A continuación Jesús explica la relación que mantiene con los que
creen en Él y que debemos tener con Él. No sólo estamos unidos a Él como los sarmientos a la vid, ni sólo somos sus servidores para hacer lo que Él nos mande,
ni simples seguidores de una doctrina
y de un programa. Somos sus amigos.
Así nos considera, reconoce y valora. La relación que ha establecido con
nosotros, y que por la fe estamos llamados a mantener con Él, es la relación
propia de la amistad, hecha de afecto profundo, comunión de ideales y
búsquedas, lealtad y confianza mutua, compañía.

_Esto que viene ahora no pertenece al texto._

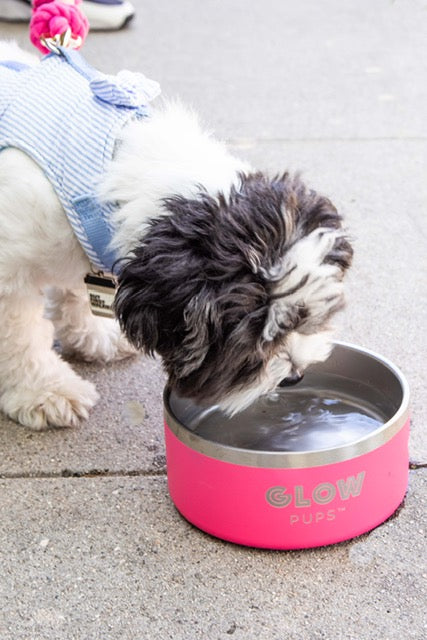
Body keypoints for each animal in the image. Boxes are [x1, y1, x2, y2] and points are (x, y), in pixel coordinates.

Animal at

Jesús no se ha colocado por encima de su grupo de amigos, por más
que sea su fundador y su centro, y se le reconozca como el Maestro y Señor,
porque lo es. Él les ha lavado los pies y les ha hecho comer su cuerpo y beber
su sangre. Se ha puesto a nuestro servicio y nos ha incorporado a Él para que
su Espíritu, su mismo Espíritu que es el amor, habite en nosotros y nos impulse
a amarlo en sus hermanos y hermanas. Todo nos lo ha comunicado, aun la obra que
el Padre le encomendó y debemos continuar, y su destino de entrega voluntaria,
que ha de ser nuestro destino.
No es por propia iniciativa y decisión como se puede asumir este
proyecto de vida. Todo parte de la elección que Jesús hace de cada uno de
nosotros y de los medios que nos da para poder realizarlo. A nosotros nos toca
acoger su llamada y comprometernos libremente a colaborar en su obra. Sólo así,
reconociendo que todo depende de Él –tanto el querer como el obrar– podremos
mantener la resolución de poner cuanto esté de nuestra parte para que el fruto
sea abundante. Nos asegura esto su promesa de que su Padre nos concederá lo que
le pidamos.
Se cierra esta sección del discurso de Jesús en la Última Cena,
con la repetición de su mandamiento: Lo
que yo les mando es esto: que se amen los unos a los otros. En su
cumplimiento está todo: su presencia viva, la realización de su obra, el motivo
y razón última de nuestro propio compromiso y entrega, el distintivo de su
comunidad, la prueba de que creemos en Él y en Dios, su Padre.